La cour d’appel de Douai, le 25 septembre 2025, statue sur un litige opposant un salarié à son ancien employeur, une association sportive. Le salarié contestait son licenciement pour faute grave et réclamait diverses indemnités, dont une pour travail dissimulé. La juridiction inférieure l’avait débouté. La cour d’appel confirme partiellement ce jugement tout en reconnaissant le caractère abusif de la rupture du contrat à durée déterminée. Elle accorde ainsi des dommages-intérêts au salarié mais rejette ses autres prétentions.
La caractérisation exigeante du travail dissimulé
La cour rappelle d’abord les conditions légales de la qualification de travail dissimulé. Elle souligne que l’intentionnalité de l’employeur est un élément constitutif essentiel. « La dissimulation d’emploi salarié prévue par l’article L. 8221-5 du code du travail n’est donc caractérisée que s’il est établi que l’employeur a agi de manière intentionnelle » (Motifs). L’examen des preuves apportées par le salarié conduit à un rejet de sa demande. Les chèques produits ne permettent pas un rattachement certain à une relation de travail. Les autres éléments, comme des échanges de courriels, sont jugés insuffisants pour établir un lien de subordination avant la date officielle d’embauche. Cette analyse restrictive protège le salarié contre les emplois non déclarés mais impose une charge de la preuve rigoureuse. Elle limite ainsi les requalifications abusives de relations contractuelles ambiguës.

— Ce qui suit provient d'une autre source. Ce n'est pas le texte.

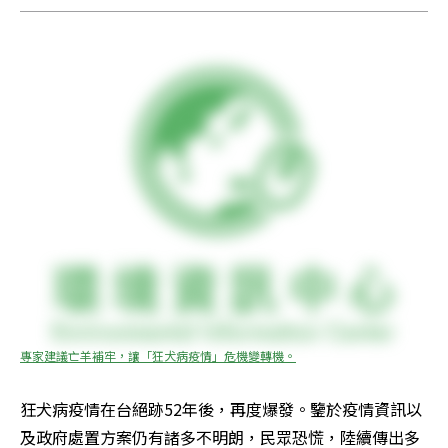
專家建議亡羊補牢，讓「狂犬病疫情」危機變轉機。
狂犬病疫情在台絕跡52年後，再度爆發。鑒於疫情資訊以
及政府處置方案仍有諸多不明朗，民眾恐慌，陸續傳出多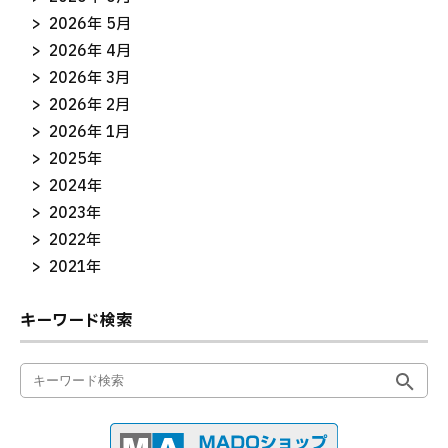
2026年 5月
2026年 4月
2026年 3月
2026年 2月
2026年 1月
2025年
2024年
2023年
2022年
2021年
キーワード検索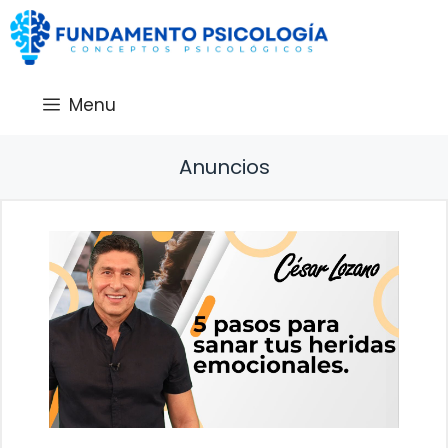
Saltar
al
contenido
Menu
Anuncios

L’appréciation stricte de la faute grave justifiant une rupture anticipée
La cour procède ensuite à un contrôle rigoureux des motifs du licenciement pour faute grave. Elle rappelle la définition exigeante de cette notion. « Caractérise une faute grave, dont la preuve incombe à l’employeur, la violation par le salarié des obligations découlant du contrat de travail d’une importance telle qu’elle rend impossible le maintien du salarié au sein de l’entreprise et justifie son éviction immédiate » (Motifs). Cette définition rejoint celle posée par la Cour d’appel de Chambéry, le 19 février 2026, n°24/00488 : « Il est de principe que la faute grave résulte d’un fait ou d’un ensemble de faits imputables au salarié qui constituent une violation des obligations résultant du contrat de travail ou des relations de travail d’une importance telle qu’elle rend impossible le maintien de l’intéressé au sein de l’entreprise même pendant la durée du préavis. » En l’espèce, l’employeur ne démontre pas le caractère injustifié des absences reprochées, le salarié ayant informé de ses contraintes de formation. La faute grave n’est donc pas établie, conduisant à requalifier la rupture en licenciement abusif. Cette solution rappelle que la charge de la preuve pèse intégralement sur l’employeur et protège le salarié contre des ruptures arbitraires.

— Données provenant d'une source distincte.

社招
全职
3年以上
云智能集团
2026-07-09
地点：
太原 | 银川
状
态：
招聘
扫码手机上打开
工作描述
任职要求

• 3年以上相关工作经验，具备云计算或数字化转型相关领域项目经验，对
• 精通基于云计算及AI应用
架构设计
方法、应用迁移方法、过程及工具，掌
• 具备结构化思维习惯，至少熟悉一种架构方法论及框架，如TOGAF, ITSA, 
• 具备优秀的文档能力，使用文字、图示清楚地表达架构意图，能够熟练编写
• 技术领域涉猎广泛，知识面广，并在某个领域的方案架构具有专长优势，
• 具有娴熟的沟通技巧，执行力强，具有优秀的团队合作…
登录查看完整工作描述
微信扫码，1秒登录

Les conséquences financières de la rupture abusive d’un contrat à durée déterminée
La décision précise ensuite le régime indemnitaire applicable après la constatation d’une rupture abusive. Conformément à l’article L.1243-4 du code du travail, le salarié a droit à une indemnité au moins égale aux salaires restant dus jusqu’au terme du contrat. La cour fixe donc la créance du salarié à hauteur de cette somme forfaitaire. Elle écarte en revanche toute indemnité de congés payés sur la période non travaillée, suivant une jurisprudence constante. « Aucune disposition légale n’assimile à une période de travail effectif la période de travail non effectuée en raison de la rupture anticipée du contrat » (Motifs). Ce point rappelle le caractère strict de la réparation légale pour ce type de contrat. Enfin, la cour applique les règles de la procédure collective à la créance née avant le jugement de liquidation. Elle rappelle que le cours des intérêts est arrêté à cette date, protégeant ainsi l’égalité entre les créanciers. Cette articulation des régimes assure une sécurité juridique dans les contentieux complexes.